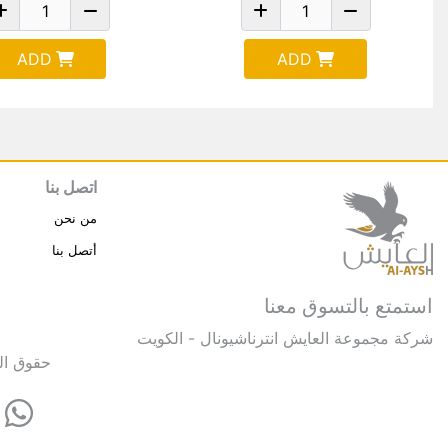
ADD
ADD
اتصل بنا
من نحن
أتصل بنا
استمتع بالتسوق معنا
شركة مجموعة العايش انترناشيونال - الكويت
حقوق النشر © 2025 مجموعة العايش 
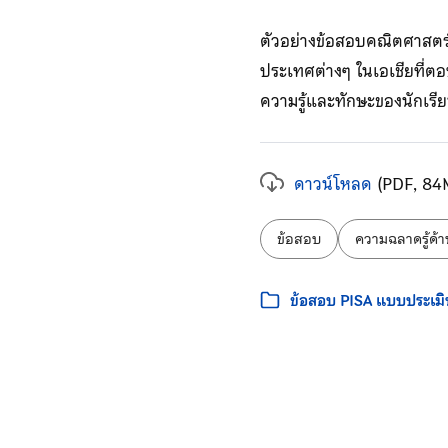
ตัวอย่างข้อสอบคณิตศาสตร
ประเทศต่างๆ ในเอเชียที่ตอ
ความรู้และทักษะของนักเรี
ดาวน์โหลด
(PDF, 84
ป้ายกำกับ:
ข้อสอบ
ความฉลาดรู้ด้
หมวดหมู่:
ข้อสอบ PISA แบบประเมิ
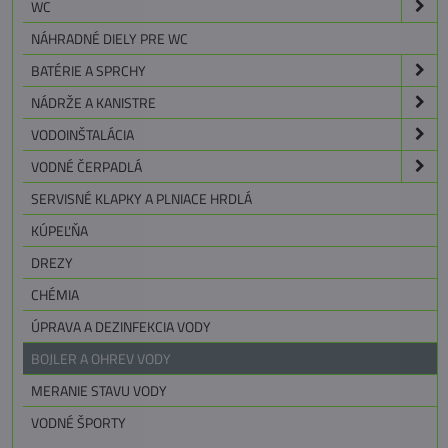
WC
NÁHRADNÉ DIELY PRE WC
BATÉRIE A SPRCHY
NÁDRŽE A KANISTRE
VODOINŠTALÁCIA
VODNÉ ČERPADLÁ
SERVISNÉ KLAPKY A PLNIACE HRDLÁ
KÚPEĽŇA
DREZY
CHÉMIA
ÚPRAVA A DEZINFEKCIA VODY
BOJLER A OHREV VODY
MERANIE STAVU VODY
VODNÉ ŠPORTY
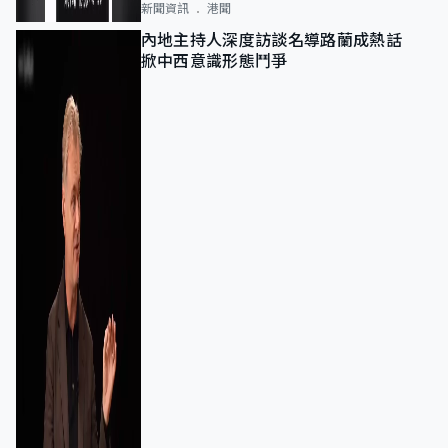
新聞資訊
港聞
內地主持人深度訪談名導路蘭成熱話
掀中西意識形態鬥爭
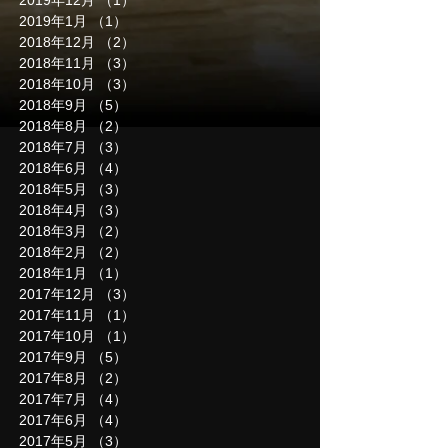
2019年12月
（1）
1件の記事
2019年1月
（1）
1件の記事
2018年12月
（2）
2件の記事
2018年11月
（3）
3件の記事
2018年10月
（3）
3件の記事
2018年9月
（5）
5件の記事
2018年8月
（2）
2件の記事
2018年7月
（3）
3件の記事
2018年6月
（4）
4件の記事
2018年5月
（3）
3件の記事
2018年4月
（3）
3件の記事
2018年3月
（2）
2件の記事
2018年2月
（2）
2件の記事
2018年1月
（1）
1件の記事
2017年12月
（3）
3件の記事
2017年11月
（1）
1件の記事
2017年10月
（1）
1件の記事
2017年9月
（5）
5件の記事
2017年8月
（2）
2件の記事
2017年7月
（4）
4件の記事
2017年6月
（4）
4件の記事
2017年5月
（3）
3件の記事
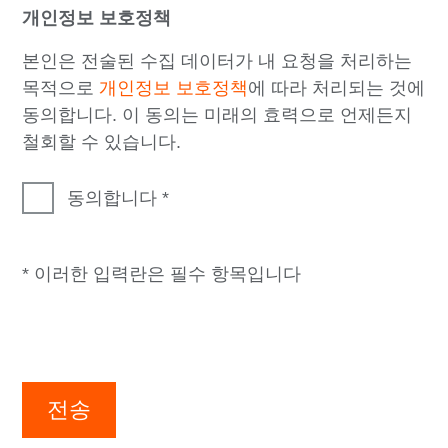
개인정보 보호정책
본인은 전술된 수집 데이터가 내 요청을 처리하는
목적으로
개인정보 보호정책
에 따라 처리되는 것에
동의합니다. 이 동의는 미래의 효력으로 언제든지
철회할 수 있습니다.
동의합니다
* 이러한 입력란은 필수 항목입니다
전송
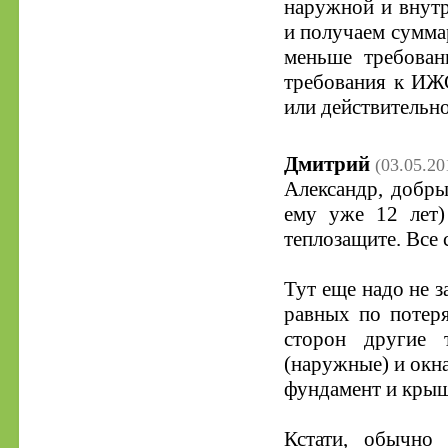
наружной и внутр
и получаем суммар
меньше требован
требования к ИЖС
или действительн
Дмитрий
(03.05.20
Александр, добры
ему уже 12 лет)
теплозащите. Все 
Тут еще надо не 
равных по потеря
сторон другие 
(наружные) и окна
фундамент и крыш
Кстати, обычно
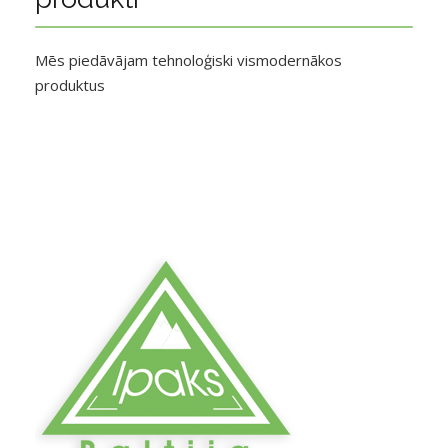
Mēs piedāvājam tehnoloģiski vismodernākos
produktus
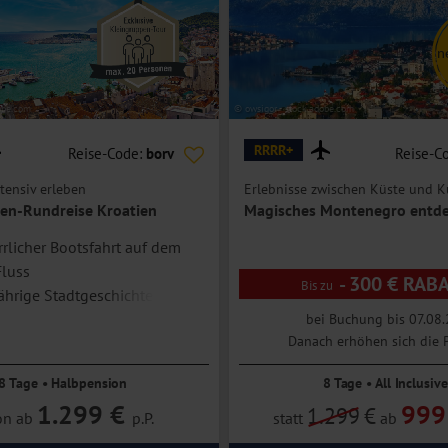
sich im Anschluss bei einer Bootsfahrt auf dem Fluss Cetina.
ndschaft. Am Nachmittag kehren Sie zurück ins Hotel und haben hier
n
obe.com
© owsigor - stock.adobe.com
n Sie das orientalische Flair der Stadt. Vor allem die restaurierte
iv.
RRRR+
Reise-Code:
borv
Reise-C
tensiv erleben
Erlebnisse zwischen Küste und K
en-Rundreise Kroatien
Magisches Montenegro entd
errlicher Bootsfahrt auf dem
Fluss
- 300 € RAB
ährige Stadtgeschichte in
bestaunen
bei Buchung bis 07.08.
Danach erhöhen sich die P
8 Tage • Halbpension
8 Tage • All Inclusive
1.299 €
999
1.299
€
on ab
p.P.
statt
ab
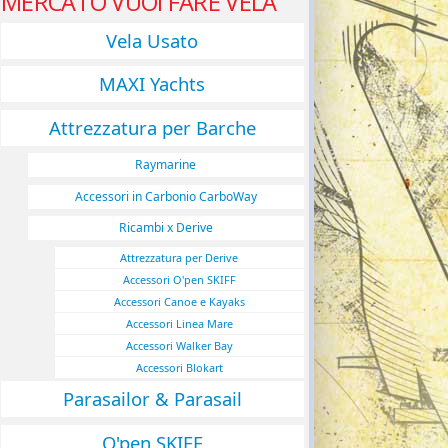
MERCATO VUOI FARE VELA
Vela Usato
MAXI Yachts
Attrezzatura per Barche
Raymarine
Accessori in Carbonio CarboWay
Ricambi x Derive
Attrezzatura per Derive
Accessori O'pen SKIFF
Accessori Canoe e Kayaks
Accessori Linea Mare
Accessori Walker Bay
Accessori Blokart
Parasailor & Parasail
O'pen SKIFF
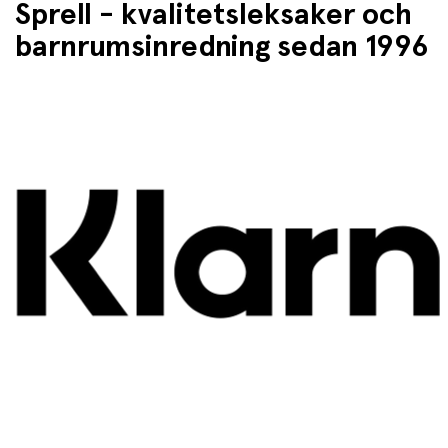
Sprell - kvalitetsleksaker och
barnrumsinredning sedan 1996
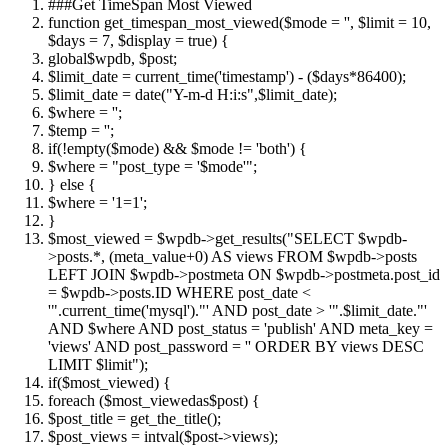
###Get TimeSpan Most Viewed
function
get_timespan_most_viewed(
$mode
=
''
,
$limit
= 10,
$days
= 7,
$display
= true) {
global
$wpdb
,
$post
;
$limit_date
= current_time('timestamp') - (
$days
*86400);
$limit_date
=
date
(
"Y-m-d H:i:s"
,
$limit_date
);
$where
=
''
;
$temp
=
''
;
if
(!
empty
(
$mode
) &&
$mode
!= 'both') {
$where
=
"post_type = '$mode'"
;
}
else
{
$where
= '1=1';
}
$most_viewed
=
$wpdb
->get_results(
"SELECT $wpdb-
>posts.*, (meta_value+0) AS views FROM $wpdb->posts
LEFT JOIN $wpdb->postmeta ON $wpdb->postmeta.post_id
= $wpdb->posts.ID WHERE post_date <
'"
.current_time('mysql').
"' AND post_date > '"
.
$limit_date
.
"'
AND $where AND post_status = 'publish' AND meta_key =
'views' AND post_password = '' ORDER BY views DESC
LIMIT $limit"
);
if
(
$most_viewed
) {
foreach
(
$most_viewed
as
$post
) {
$post_title
= get_the_title();
$post_views
=
intval
(
$post
->views);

- - - -

WHAT IS EXPECTED: Could the material above be given again exactly, pictures excluded?

EXERCISE RESPONSE:
ADD
ADD
اتصل بنا
من نحن
أتصل بنا
استمتع بالتسوق معنا
شركة مجموعة العايش انترناشيونال - الكويت
حقوق النشر © 2025 مجموعة العايش 
ตัวอย่างข้อสอบคณิตศาสตร
ประเทศต่างๆ ในเอเชียที่ตอ
ความรู้และทักษะของนักเรี
ดาวน์โหลด
(PDF, 84
ป้ายกำกับ:
ข้อสอบ
ความฉลาดรู้ด้
หมวดหมู่:
ข้อสอบ PISA แบบประเมิ
WC
NÁHRADNÉ DIELY PRE WC
BATÉRIE A SPRCHY
NÁDRŽE A KANISTRE
VODOINŠTALÁCIA
VODNÉ ČERPADLÁ
SERVISNÉ KLAPKY A PLNIACE HRDLÁ
KÚPEĽŇA
DREZY
CHÉMIA
ÚPRAVA A DEZINFEKCIA VODY
BOJLER A OHREV VODY
MERANIE STAVU VODY
VODNÉ ŠPORTY
新聞資訊
港聞
內地主持人深度訪談名導路蘭成熱話
掀中西意識形態鬥爭
2019年12月
（1）
1件の記事
2019年1月
（1）
1件の記事
2018年12月
（2）
2件の記事
2018年11月
（3）
3件の記事
2018年10月
（3）
3件の記事
2018年9月
（5）
5件の記事
2018年8月
（2）
2件の記事
2018年7月
（3）
3件の記事
2018年6月
（4）
4件の記事
2018年5月
（3）
3件の記事
2018年4月
（3）
3件の記事
2018年3月
（2）
2件の記事
2018年2月
（2）
2件の記事
2018年1月
（1）
1件の記事
2017年12月
（3）
3件の記事
2017年11月
（1）
1件の記事
2017年10月
（1）
1件の記事
2017年9月
（5）
5件の記事
2017年8月
（2）
2件の記事
2017年7月
（4）
4件の記事
2017年6月
（4）
4件の記事
2017年5月
（3）
3件の記事
개인정보 보호정책
본인은 전술된 수집 데이터가 내 요청을 처리하는
목적으로
개인정보 보호정책
에 따라 처리되는 것에
동의합니다. 이 동의는 미래의 효력으로 언제든지
철회할 수 있습니다.
동의합니다
* 이러한 입력란은 필수 항목입니다
전송
наружной и внутр
и получаем суммар
меньше требован
требования к ИЖС
или действительн
Дмитрий
(03.05.20
Александр, добры
ему уже 12 лет)
теплозащите. Все 
Тут еще надо не 
равных по потеря
сторон другие 
(наружные) и окна
фундамент и крыш
Кстати, обычно
Mēs piedāvājam tehnoloģiski vismodernākos
produktus
sich im Anschluss bei einer Bootsfahrt auf dem Fluss Cetina.
ndschaft. Am Nachmittag kehren Sie zurück ins Hotel und haben hier
n
obe.com
© owsigor - stock.adobe.com
n Sie das orientalische Flair der Stadt. Vor allem die restaurierte
iv.
RRRR+
Reise-Code:
borv
Reise-C
tensiv erleben
Erlebnisse zwischen Küste und K
en-Rundreise Kroatien
Magisches Montenegro entd
errlicher Bootsfahrt auf dem
Fluss
- 300 € RAB
ährige Stadtgeschichte in
bestaunen
bei Buchung bis 07.08.
Danach erhöhen sich die P
8 Tage • Halbpension
8 Tage • All Inclusive
1.299 €
999
1.299
€
on ab
p.P.
statt
ab
MERCATO VUOI FARE VELA
Vela Usato
MAXI Yachts
Attrezzatura per Barche
Raymarine
Accessori in Carbonio CarboWay
Ricambi x Derive
Attrezzatura per Derive
Accessori O'pen SKIFF
Accessori Canoe e Kayaks
Accessori Linea Mare
Accessori Walker Bay
Accessori Blokart
Parasailor & Parasail
O'pen SKIFF
Sprell - kvalitetsleksaker och
barnrumsinredning sedan 1996
###Get TimeSpan Most Viewed
function
get_timespan_most_viewed(
$mode
=
''
,
$limit
= 10,
$days
= 7,
$display
= true) {
global
$wpdb
,
$post
;
$limit_date
= current_time('timestamp') - (
$days
*86400);
$limit_date
=
date
(
"Y-m-d H:i:s"
,
$limit_date
);
$where
=
''
;
$temp
=
''
;
if
(!
empty
(
$mode
) &&
$mode
!= 'both') {
$where
=
"post_type = '$mode'"
;
}
else
{
$where
= '1=1';
}
$most_viewed
=
$wpdb
->get_results(
"SELECT $wpdb-
>posts.*, (meta_value+0) AS views FROM $wpdb->posts
LEFT JOIN $wpdb->postmeta ON $wpdb->postmeta.post_id
= $wpdb->posts.ID WHERE post_date <
'"
.current_time('mysql').
"' AND post_date > '"
.
$limit_date
.
"'
AND $where AND post_status = 'publish' AND meta_key =
'views' AND post_password = '' ORDER BY views DESC
LIMIT $limit"
);
if
(
$most_viewed
) {
foreach
(
$most_viewed
as
$post
) {
$post_title
= get_the_title();
$post_views
=
intval
(
$post
->views);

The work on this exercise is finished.